== Action item ==
Every line of the listing below must be printed again exactly, apart from its pictures.

== Recorded information ==
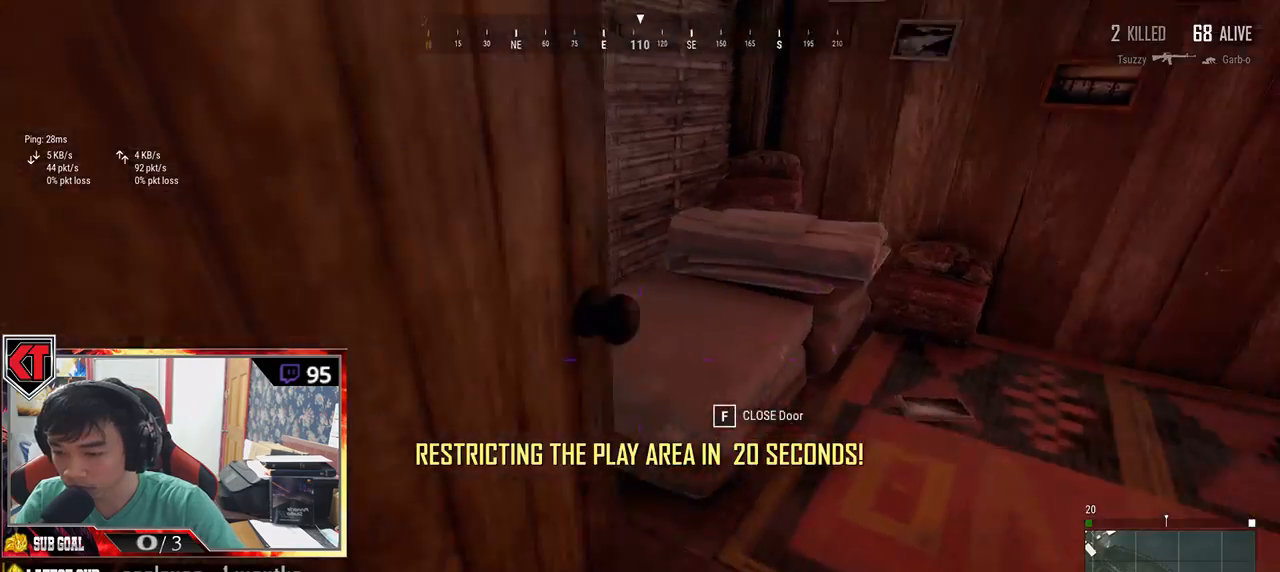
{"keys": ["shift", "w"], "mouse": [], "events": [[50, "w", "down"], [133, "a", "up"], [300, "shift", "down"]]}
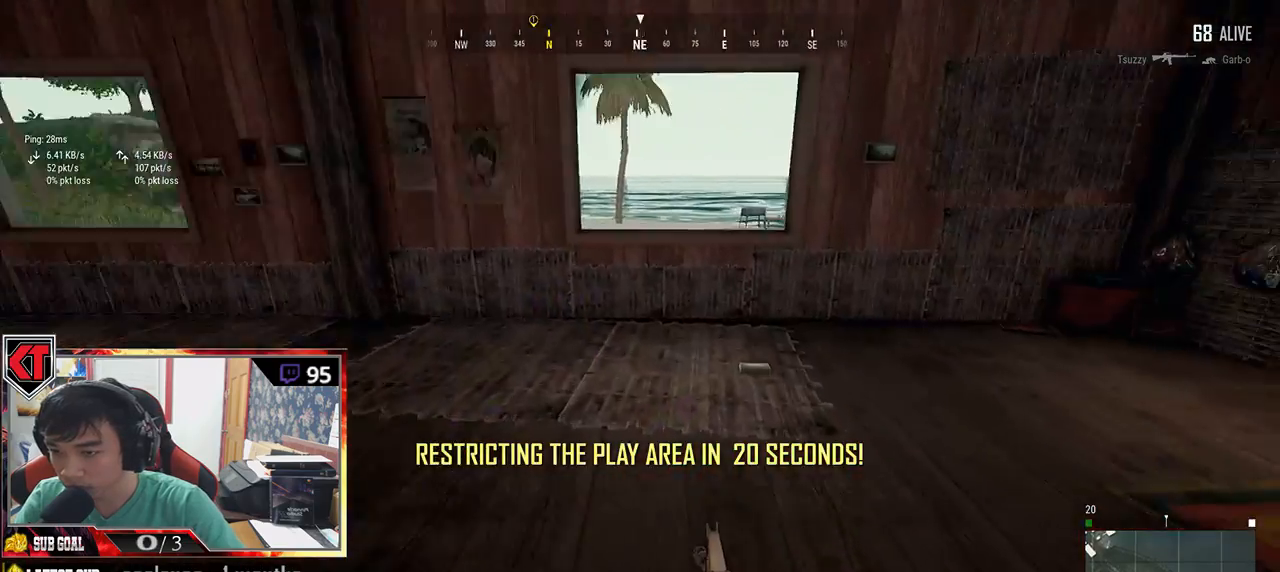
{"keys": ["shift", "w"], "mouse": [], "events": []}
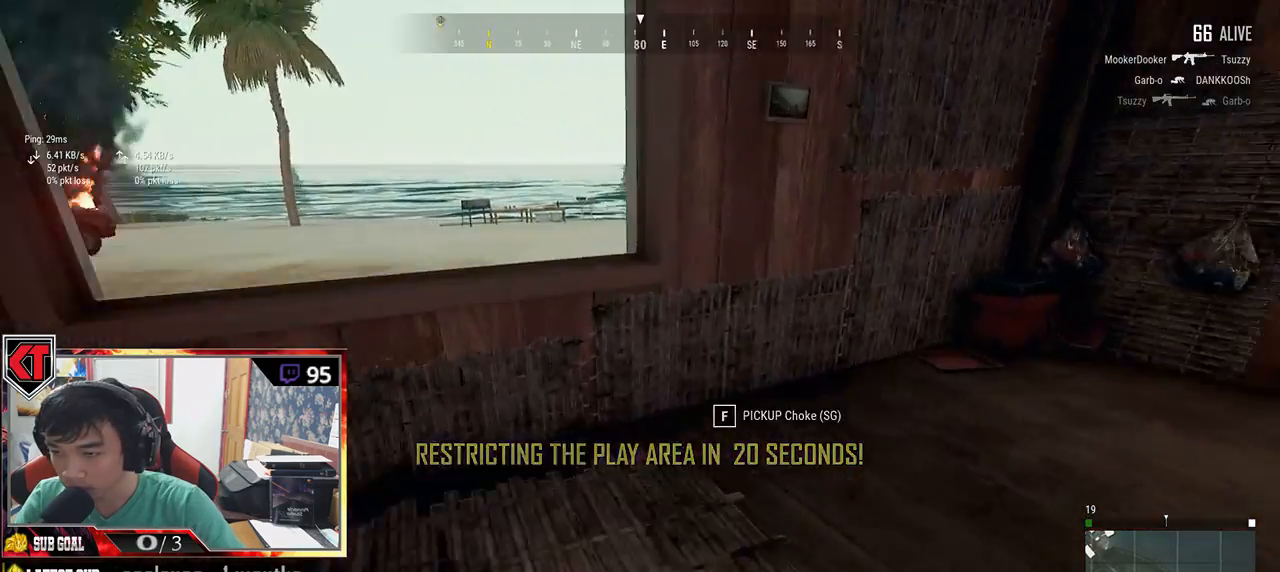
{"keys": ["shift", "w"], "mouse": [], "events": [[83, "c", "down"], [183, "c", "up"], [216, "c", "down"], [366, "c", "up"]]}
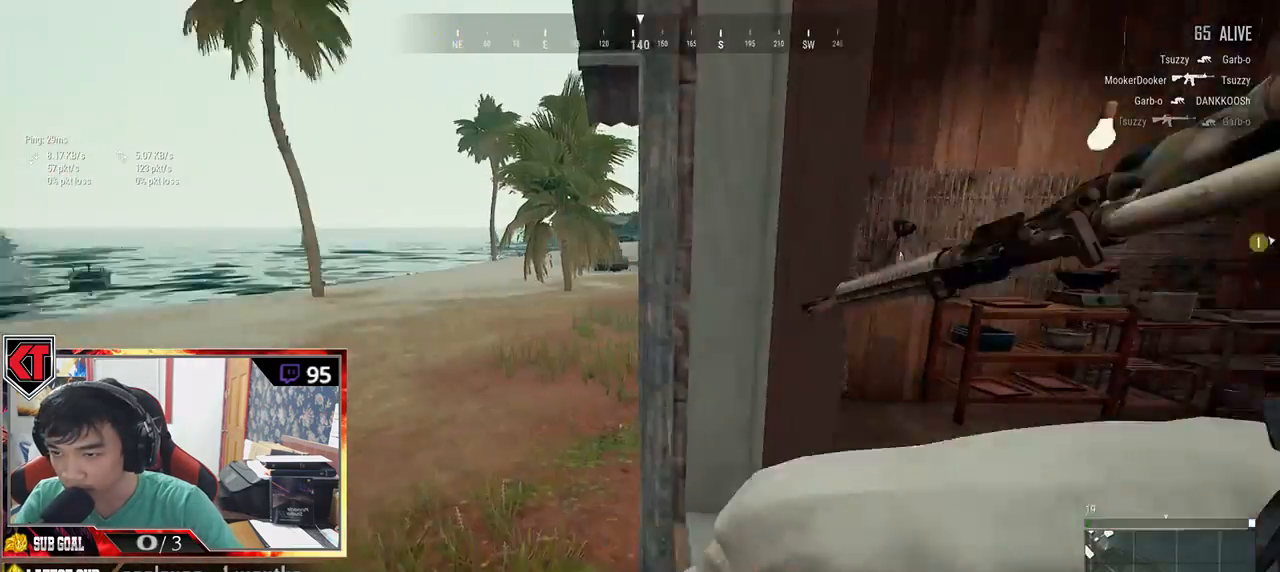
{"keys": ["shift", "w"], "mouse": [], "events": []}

== Your solution ==
{"keys": ["shift", "w"], "mouse": [], "events": [[50, "w", "down"], [133, "a", "up"], [300, "shift", "down"]]}
{"keys": ["shift", "w"], "mouse": [], "events": []}
{"keys": ["shift", "w"], "mouse": [], "events": [[83, "c", "down"], [183, "c", "up"], [216, "c", "down"], [366, "c", "up"]]}
{"keys": ["shift", "w"], "mouse": [], "events": []}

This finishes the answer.